Well, thanks for the welcome fellas. I looked at bullocks but there are so many forums over there it didn't really appeal to me. Far as I'm concerned, this is the rightfull heir of the DWR site. Brett Prettyman said so and the press is always right, right?


----------



## ScottyP (Sep 12, 2007)

IcatchEm said:


> After the surprise of seeing the old site was history after being away for 10 days, it gave me a new outlook. I look at this new forum as a Do-Over. I held a grudge against ScottyP for some wise cracks he made about one of my old posts,.... I was just trying to be helpful to anyone that Dared wander into Mt. Being a guest myself, good to see you.

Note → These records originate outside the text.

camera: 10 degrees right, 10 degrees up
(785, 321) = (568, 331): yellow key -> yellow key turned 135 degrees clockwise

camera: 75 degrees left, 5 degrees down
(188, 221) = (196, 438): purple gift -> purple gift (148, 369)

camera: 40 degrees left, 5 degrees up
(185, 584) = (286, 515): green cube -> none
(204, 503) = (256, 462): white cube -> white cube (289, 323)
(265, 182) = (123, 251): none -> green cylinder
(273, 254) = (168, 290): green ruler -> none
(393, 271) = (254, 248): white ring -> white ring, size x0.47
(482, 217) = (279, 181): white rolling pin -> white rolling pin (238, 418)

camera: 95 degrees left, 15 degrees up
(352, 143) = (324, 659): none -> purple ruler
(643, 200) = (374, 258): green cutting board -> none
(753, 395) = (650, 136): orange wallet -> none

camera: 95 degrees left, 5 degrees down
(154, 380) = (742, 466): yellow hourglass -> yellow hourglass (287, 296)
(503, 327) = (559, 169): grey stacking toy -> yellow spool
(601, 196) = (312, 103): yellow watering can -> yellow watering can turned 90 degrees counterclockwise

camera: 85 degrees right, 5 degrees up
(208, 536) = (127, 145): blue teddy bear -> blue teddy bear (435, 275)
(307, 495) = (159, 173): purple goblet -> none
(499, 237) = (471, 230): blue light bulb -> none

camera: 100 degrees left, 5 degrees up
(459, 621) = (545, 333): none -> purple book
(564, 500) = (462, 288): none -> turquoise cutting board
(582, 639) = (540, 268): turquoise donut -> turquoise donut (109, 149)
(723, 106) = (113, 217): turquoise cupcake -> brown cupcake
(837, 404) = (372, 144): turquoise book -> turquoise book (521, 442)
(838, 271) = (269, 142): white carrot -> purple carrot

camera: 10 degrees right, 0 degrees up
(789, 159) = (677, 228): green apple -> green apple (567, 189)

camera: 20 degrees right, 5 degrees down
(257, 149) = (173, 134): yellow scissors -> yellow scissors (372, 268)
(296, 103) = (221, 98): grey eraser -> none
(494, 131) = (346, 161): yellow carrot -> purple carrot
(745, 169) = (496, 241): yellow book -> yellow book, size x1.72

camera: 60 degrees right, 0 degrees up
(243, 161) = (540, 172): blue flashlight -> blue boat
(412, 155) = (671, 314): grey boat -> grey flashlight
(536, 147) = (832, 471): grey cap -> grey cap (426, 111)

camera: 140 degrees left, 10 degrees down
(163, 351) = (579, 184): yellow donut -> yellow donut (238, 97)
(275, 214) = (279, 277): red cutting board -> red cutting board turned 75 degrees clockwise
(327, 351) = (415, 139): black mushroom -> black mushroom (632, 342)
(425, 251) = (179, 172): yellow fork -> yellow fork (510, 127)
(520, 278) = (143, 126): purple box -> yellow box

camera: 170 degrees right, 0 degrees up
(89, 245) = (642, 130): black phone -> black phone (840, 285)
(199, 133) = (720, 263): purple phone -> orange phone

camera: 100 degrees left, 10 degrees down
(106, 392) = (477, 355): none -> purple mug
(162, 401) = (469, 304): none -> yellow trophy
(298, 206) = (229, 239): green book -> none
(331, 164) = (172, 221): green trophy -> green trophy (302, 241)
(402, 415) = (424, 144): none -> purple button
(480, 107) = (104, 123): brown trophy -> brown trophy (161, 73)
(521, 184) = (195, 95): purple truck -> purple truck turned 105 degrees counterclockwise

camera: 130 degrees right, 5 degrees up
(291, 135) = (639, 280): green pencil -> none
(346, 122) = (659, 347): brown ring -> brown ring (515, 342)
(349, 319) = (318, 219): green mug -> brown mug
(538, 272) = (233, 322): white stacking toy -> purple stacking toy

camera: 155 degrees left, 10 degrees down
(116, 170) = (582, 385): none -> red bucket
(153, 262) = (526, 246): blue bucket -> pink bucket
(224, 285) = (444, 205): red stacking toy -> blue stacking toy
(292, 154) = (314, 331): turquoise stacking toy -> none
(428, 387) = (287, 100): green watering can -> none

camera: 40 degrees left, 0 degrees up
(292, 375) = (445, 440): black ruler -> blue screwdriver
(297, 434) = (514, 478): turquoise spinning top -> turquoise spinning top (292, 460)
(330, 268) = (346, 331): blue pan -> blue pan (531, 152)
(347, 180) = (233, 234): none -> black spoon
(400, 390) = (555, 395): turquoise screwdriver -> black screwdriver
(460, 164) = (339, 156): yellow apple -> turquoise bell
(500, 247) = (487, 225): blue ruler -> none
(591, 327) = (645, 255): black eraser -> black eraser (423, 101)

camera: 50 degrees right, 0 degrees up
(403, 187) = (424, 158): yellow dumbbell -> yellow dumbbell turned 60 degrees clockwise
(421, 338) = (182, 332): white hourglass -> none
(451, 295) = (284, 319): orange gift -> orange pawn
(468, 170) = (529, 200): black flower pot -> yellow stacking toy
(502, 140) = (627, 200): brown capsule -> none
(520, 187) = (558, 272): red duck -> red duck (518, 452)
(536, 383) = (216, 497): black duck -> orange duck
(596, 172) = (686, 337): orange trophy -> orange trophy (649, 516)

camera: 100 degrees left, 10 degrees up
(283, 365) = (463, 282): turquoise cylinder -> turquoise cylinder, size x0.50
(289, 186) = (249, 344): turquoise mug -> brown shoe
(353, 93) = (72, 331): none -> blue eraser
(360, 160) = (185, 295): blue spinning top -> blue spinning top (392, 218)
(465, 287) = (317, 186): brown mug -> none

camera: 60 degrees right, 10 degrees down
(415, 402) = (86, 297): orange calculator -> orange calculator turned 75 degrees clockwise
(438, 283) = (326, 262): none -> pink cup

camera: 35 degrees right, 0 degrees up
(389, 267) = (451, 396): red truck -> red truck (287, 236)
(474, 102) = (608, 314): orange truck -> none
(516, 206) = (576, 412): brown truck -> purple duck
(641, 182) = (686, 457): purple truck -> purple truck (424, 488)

I'm just a poor, missunderstood fisherman who enjoys a good pot stirring every now and then. No worries mate :wink:


----------



## flyguy7 (Sep 16, 2007)

Well looks like everyone is slowly filtering in, even me! Hello to all


----------



## Grandpa D (Sep 7, 2007)

Hello, flyguy7.
Good to see that you have also found us.
It's feeling more like home all the time.
Now if we could just get LOAH here with his reports and pictures,
things would be vcose to normal again.


----------



## Grandpa D (Sep 7, 2007)

Hello, flyguy7.
Good to see that you have also found us.
It's feeling more like home all the time.
Now if we could just get LOAH here with his reports and pictures,
things would be close to normal again.


----------



## ScottyP (Sep 12, 2007)

ground hogs day.


----------